Copy each line below in which the string "front" occurs.

**Working data**
+===+

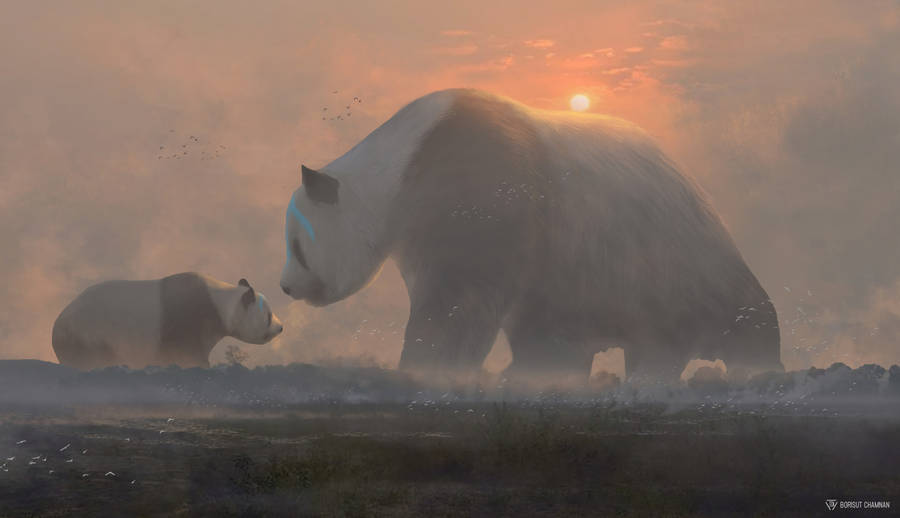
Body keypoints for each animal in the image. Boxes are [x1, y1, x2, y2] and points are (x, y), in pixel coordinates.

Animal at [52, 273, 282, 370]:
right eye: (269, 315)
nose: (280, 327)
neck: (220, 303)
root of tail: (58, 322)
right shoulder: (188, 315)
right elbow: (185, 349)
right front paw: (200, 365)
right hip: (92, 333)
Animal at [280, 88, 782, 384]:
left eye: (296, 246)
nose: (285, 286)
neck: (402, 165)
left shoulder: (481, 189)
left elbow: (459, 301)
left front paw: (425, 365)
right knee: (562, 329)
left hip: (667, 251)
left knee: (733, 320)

+===+

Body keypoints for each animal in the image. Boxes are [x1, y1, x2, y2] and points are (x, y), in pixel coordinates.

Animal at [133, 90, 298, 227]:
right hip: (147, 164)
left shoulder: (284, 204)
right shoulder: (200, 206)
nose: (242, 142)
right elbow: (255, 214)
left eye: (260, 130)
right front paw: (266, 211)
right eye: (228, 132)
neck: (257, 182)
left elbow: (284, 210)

+===+

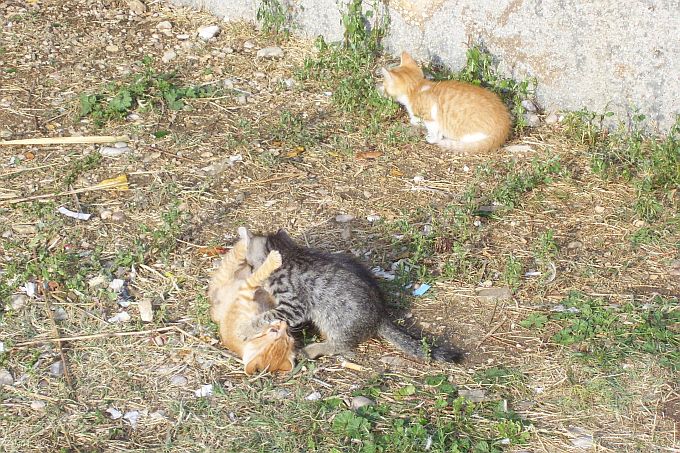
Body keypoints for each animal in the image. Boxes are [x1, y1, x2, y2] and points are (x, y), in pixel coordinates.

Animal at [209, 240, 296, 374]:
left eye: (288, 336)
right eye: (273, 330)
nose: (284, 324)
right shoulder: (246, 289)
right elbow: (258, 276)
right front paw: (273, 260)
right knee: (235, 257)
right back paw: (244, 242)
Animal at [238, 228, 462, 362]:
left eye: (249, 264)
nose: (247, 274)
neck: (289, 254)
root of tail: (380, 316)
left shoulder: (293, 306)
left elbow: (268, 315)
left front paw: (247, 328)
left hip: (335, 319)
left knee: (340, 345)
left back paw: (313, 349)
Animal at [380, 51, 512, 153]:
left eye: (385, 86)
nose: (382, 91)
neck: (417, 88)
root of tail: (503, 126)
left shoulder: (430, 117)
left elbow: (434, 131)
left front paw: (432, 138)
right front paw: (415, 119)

+===+

**Result below**
right front paw: (200, 365)
left front paw: (425, 365)
right front paw: (266, 211)
right front paw: (273, 260)
left front paw: (247, 328)
left front paw: (432, 138)
right front paw: (415, 119)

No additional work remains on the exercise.